Hitachi Seaside Park :
Ibaraki is famous for popular attractions like Hitachi Seaside Park. exclusively offers the lowest rates at hotels near popular National Parks. The choice of accommodation near Hitachi Seaside Park greatly varies from luxurious hotels to affordable guesthouses. Covering an area of 190 hectares, the park features blooming flowers around the year.[1] The park has become known for its baby blue-eyes flowers, with the blooming of 4.5 million of the translucent-petaled blue flowers in the spring drawing tourists. In addition to the annual “Nemophila Harmony”, the park features a million daffodils, 170 varieties of tulips, and many other flowers. The park includes cycling trails and a small amusement park with a Ferris wheel.

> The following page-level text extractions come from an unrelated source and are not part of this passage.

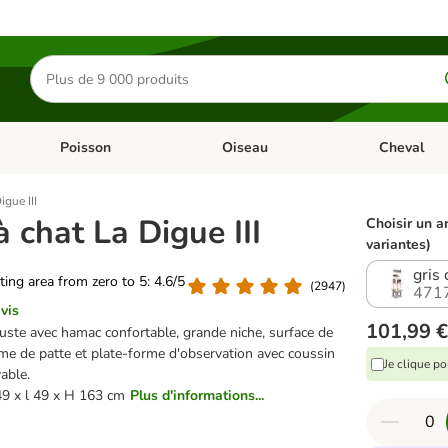
Rechercher
des
produits
Poisson
Oiseau
Cheval
Chat
Dérouler les catégories: Rongeur & Co
Dérouler les catégories: Poisson
Dérouler les 
igue III
 chat La Digue III
Choisir un ar
variantes)
gris 
ating area from zero to 5: 4.6/5
(
2947
)
471
vis
101,99 €
uste avec hamac confortable, grande niche, surface de
me de patte et plate-forme d'observation avec coussin
Je clique p
able.
49 x l 49 x H 163 cm
Plus d'informations...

Feast your eyes on abundant blooms during a day trip from Tokyo to Japan’s most treasured parks: Hitachi Seaside Park and Ashikaga Flower Park. At Hitachi, stop by a flowering spring field of nemophila, commonly known as baby blue eyes, and see scarlet colors including red kochia. Then head to must-see Ashikaga, popular for its purple wisteria. Your guided tour includes a Japanese buffet lunch including Yakiniku BBQ, Sushi, salads and desserts and a round-trip coach transport from Shinjuku.